> [Task details] Among these records, which lines include "yChannelSelector"? Copy them out.

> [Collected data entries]
:::

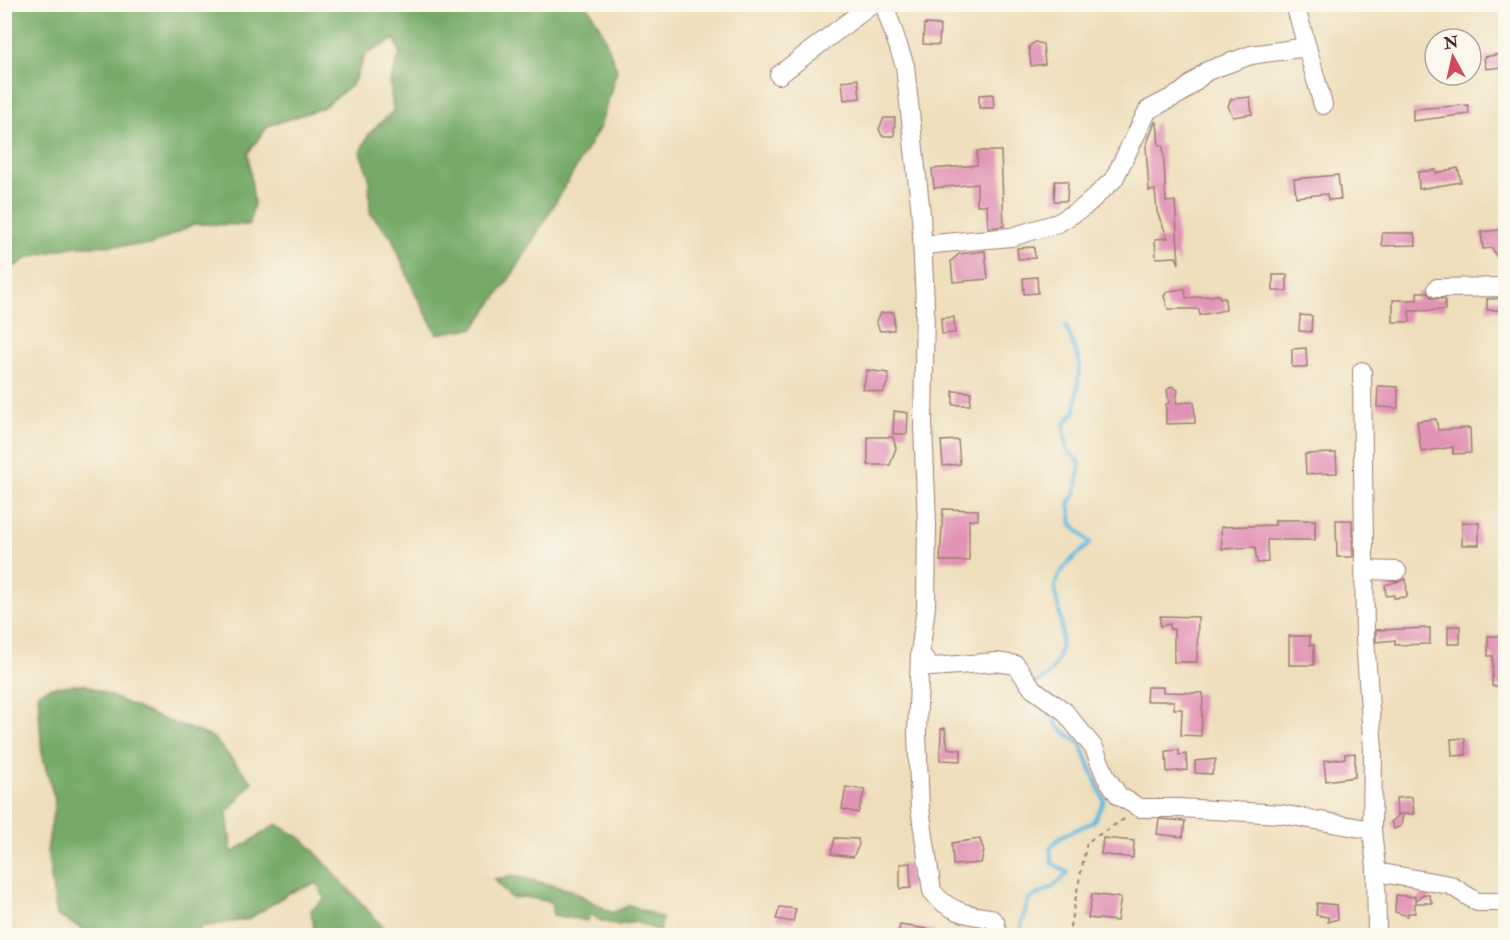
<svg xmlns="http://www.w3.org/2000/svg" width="1510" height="940" font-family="'IM FELL Double Pica',serif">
	<rect width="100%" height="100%" fill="#fbf7ec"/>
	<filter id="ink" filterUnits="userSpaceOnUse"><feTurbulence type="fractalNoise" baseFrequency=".0167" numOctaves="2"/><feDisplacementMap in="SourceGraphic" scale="12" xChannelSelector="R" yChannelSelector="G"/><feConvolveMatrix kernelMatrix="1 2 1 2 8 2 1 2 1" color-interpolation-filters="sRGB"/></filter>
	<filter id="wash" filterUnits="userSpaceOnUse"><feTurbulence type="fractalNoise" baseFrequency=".008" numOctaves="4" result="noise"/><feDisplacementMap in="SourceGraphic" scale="24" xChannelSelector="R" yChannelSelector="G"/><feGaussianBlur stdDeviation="1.35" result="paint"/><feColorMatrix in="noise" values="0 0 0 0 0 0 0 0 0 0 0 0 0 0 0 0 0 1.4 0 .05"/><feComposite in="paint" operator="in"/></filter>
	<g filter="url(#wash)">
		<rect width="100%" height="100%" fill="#eedebb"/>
		<g fill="#76aa66" stroke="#606448" stroke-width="1.5">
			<polygon points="5,4 587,5 602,31 617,70 600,127 516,269 474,328 437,334 415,293 392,238 370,213 369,177 360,152 369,134 393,111 390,82 400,54 395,39 366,54 352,85 322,108 268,126 248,153 254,203 249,225 194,224 151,245 76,246 29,257 5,273"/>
			<polygon points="84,684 155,716 212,737 252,782 227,813 232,853 277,824 305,841 390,935 315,935 311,910 325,899 317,883 289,893 249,919 201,927 195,935 147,935 141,931 91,933 57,916 47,851 55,800 42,755 38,693 51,687"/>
			<polygon points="514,876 571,890 612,913 630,905 662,918 660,931 636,922 617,925 599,920 590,913 588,921 553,915 551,902 526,897 511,898 494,879"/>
		</g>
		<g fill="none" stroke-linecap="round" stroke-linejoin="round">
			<g stroke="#63b9df" stroke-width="4">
				<path d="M1035,684c28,-14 30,-47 24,-74 -1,-7 -5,-17 -4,-23 2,-18 23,-32 35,-44l-18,-19 -3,-20 7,-12 4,-29 -13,-13 -3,-25 11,-14 5,-48 -14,-37"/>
				<polyline points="1021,936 1021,925 1029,899 1053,887 1068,873 1052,863 1050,848 1062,836 1093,822 1104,801 1080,743 1060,729 1045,707"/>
			</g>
		</g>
		<g id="blocks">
			<g fill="#e193b5">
				<polygon points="924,24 940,25 939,45 923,44"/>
				<polygon points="1035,42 1043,44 1045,64 1031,66 1029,46"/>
				<polygon points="1500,54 1502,67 1486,69 1484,57"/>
				<polygon points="858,79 860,98 844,100 842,81"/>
				<polygon points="993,94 994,108 979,108 979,95"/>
				<polygon points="1250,97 1252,114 1233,117 1228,106 1231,99"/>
				<polygon points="1468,105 1469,114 1413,121 1413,109"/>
				<polygon points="884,118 895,118 894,136 882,136 879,129"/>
				<polygon points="1155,122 1157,122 1159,145 1163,145 1166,202 1175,201 1179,264 1176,257 1156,258 1155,239 1168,238 1157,212 1155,190 1149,191 1146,146"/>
				<polygon points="977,151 1001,151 1004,226 988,228 987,205 977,205 977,184 934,188 932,169 977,165"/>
				<polygon points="1458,168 1461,182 1419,189 1418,172 1436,170 1436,173"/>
				<polygon points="1338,175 1341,199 1328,200 1327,194 1296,197 1294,179"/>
				<polygon points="1055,181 1068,181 1067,201 1054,201"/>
				<polygon points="1506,229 1506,247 1502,247 1498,259 1492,248 1483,249 1481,232"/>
				<polygon points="1382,233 1414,233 1416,245 1382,246"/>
				<polygon points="1034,247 1035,258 1018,259 1017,248"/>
				<polygon points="985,251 988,279 953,282 951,261 959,254"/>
				<rect x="1273" y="275" width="14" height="16"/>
				<polygon points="1037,277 1038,293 1024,294 1023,278"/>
				<polygon points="1185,289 1186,298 1219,295 1220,298 1225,298 1226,310 1200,315 1199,309 1168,309 1164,296 1168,291"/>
				<polygon points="1417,292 1427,292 1432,298 1445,299 1445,310 1409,311 1410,322 1393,322 1393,300 1417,300"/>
				<polygon points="1506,298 1506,310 1487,310 1487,299"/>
				<polygon points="894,312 894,330 880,331 876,321 881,313"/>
				<polygon points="1300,315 1312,316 1311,332 1299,331"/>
				<polygon points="954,317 955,333 942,334 941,318"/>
				<polygon points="1306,348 1307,367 1292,367 1292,349"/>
				<polygon points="867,370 888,373 889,379 883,393 863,389"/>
				<polygon points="1172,386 1178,390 1176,403 1194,402 1195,423 1166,424 1166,404 1169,403 1167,390"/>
				<polygon points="1378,386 1398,387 1398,408 1377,407"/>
				<polygon points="953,391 971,392 970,405 953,405"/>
				<polygon points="894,411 908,413 907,434 893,434"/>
				<polygon points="1436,419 1438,430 1470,428 1471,453 1453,454 1453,447 1421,452 1417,421"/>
				<polygon points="868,437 893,437 896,448 890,465 868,465"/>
				<polygon points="958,440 960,464 943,466 941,441"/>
				<polygon points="1336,453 1337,473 1306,474 1305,454"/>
				<polygon points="943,509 978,510 978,520 969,520 969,561 940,561"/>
				<polygon points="1275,520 1315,520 1315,540 1267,540 1268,562 1257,563 1255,547 1222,549 1221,527 1275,525"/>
				<polygon points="1336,520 1352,520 1353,557 1337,557"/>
				<polygon points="1462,522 1479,523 1479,545 1462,545"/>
				<polygon points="1406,579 1407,597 1394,598 1394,595 1386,596 1385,585"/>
				<polygon points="1160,616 1198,617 1197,662 1174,662 1174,629 1170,629 1170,624 1160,626"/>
				<rect x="1448" y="626" width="12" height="18"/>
				<polygon points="1430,628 1430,644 1395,645 1395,640 1376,642 1376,630"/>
				<polygon points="1289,636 1310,636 1310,645 1314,645 1314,665 1289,665"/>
				<polygon points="1488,636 1506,636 1506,687 1492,686 1493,656 1488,656"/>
				<polygon points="1147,687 1163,687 1163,692 1203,693 1201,736 1181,735 1182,709 1174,709 1174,701 1146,701"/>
				<polygon points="945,728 948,748 961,750 961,761 940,760 941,729"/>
				<polygon points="1465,738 1466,755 1452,756 1451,739"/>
				<polygon points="1179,750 1179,755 1186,754 1187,770 1167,772 1166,751"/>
				<polygon points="1355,753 1355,777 1326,781 1324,761 1345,758 1345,754"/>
				<polygon points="1216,759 1212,774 1195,773 1195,761"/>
				<polygon points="846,787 865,790 858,813 842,809"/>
				<polygon points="1412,797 1414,814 1403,814 1401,826 1394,829 1391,822 1400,814 1397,814 1396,798"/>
				<polygon points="1159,819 1185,821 1183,837 1157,834"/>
				<polygon points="835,838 858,839 859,845 853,857 831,854"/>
				<polygon points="1103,838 1134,841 1133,858 1101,854"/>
				<polygon points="980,839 984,851 981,863 953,865 952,843"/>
				<polygon points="910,863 911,888 900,889 900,864"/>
				<polygon points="1092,894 1121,898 1117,921 1088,918"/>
				<polygon points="1423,894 1429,895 1432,903 1415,903 1415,913 1408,913 1408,916 1395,912 1396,895 1415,897 1415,901"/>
				<polygon points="1317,903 1337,905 1338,919 1328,922 1328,917 1316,915"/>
				<polygon points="780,907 796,909 793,922 776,919"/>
				<polygon points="900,925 934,930 934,936 898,934"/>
			</g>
		</g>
	</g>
	<g filter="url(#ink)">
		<use href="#blocks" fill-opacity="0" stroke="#9c7e73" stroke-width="1.5"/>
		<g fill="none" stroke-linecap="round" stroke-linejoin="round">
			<g stroke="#9c7e73" stroke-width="20">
				<g id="minor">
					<path d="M884,4l21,62 16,148 4,91 -2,120 4,99 -1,83 -6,47 -3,79 3,75 12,83c15,20 35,24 58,27l5,4 3,14"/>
					<polyline points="1295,4 1323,105"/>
					<polyline points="779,75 872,4"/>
					<polyline points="923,245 1011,237 1058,223 1084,207 1114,179 1148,110 1181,93 1207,71 1251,55 1307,47"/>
					<polyline points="1437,288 1506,287"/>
					<polyline points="1362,371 1365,639 1373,750 1372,830"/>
					<polyline points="1365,570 1397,571"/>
					<polyline points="920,654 932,667 996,662 1016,665 1033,689 1064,711 1094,748 1106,777 1119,796 1140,808 1179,808 1281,814 1372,830 1376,867 1377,936"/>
					<polyline points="1376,872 1450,885 1477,902 1506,902"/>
				</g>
			</g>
			<polyline stroke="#9c7e73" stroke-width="2" stroke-dasharray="4.5 4.5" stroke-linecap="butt" points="1068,936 1087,842 1126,818"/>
			<use href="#minor" stroke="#fff" stroke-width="18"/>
		</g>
	</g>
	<rect width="1510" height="940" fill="none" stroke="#fbf7ec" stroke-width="24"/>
	<g transform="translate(1453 57) rotate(352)"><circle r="28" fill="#fbf7ec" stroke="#b4a19f" stroke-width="1.5"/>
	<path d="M0-4.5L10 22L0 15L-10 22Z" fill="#d1495b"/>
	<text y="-9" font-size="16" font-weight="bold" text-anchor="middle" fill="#4a1f2b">N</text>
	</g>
</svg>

:::

> [Answer space]
	<filter id="ink" filterUnits="userSpaceOnUse"><feTurbulence type="fractalNoise" baseFrequency=".0167" numOctaves="2"/><feDisplacementMap in="SourceGraphic" scale="12" xChannelSelector="R" yChannelSelector="G"/><feConvolveMatrix kernelMatrix="1 2 1 2 8 2 1 2 1" color-interpolation-filters="sRGB"/></filter>
	<filter id="wash" filterUnits="userSpaceOnUse"><feTurbulence type="fractalNoise" baseFrequency=".008" numOctaves="4" result="noise"/><feDisplacementMap in="SourceGraphic" scale="24" xChannelSelector="R" yChannelSelector="G"/><feGaussianBlur stdDeviation="1.35" result="paint"/><feColorMatrix in="noise" values="0 0 0 0 0 0 0 0 0 0 0 0 0 0 0 0 0 1.4 0 .05"/><feComposite in="paint" operator="in"/></filter>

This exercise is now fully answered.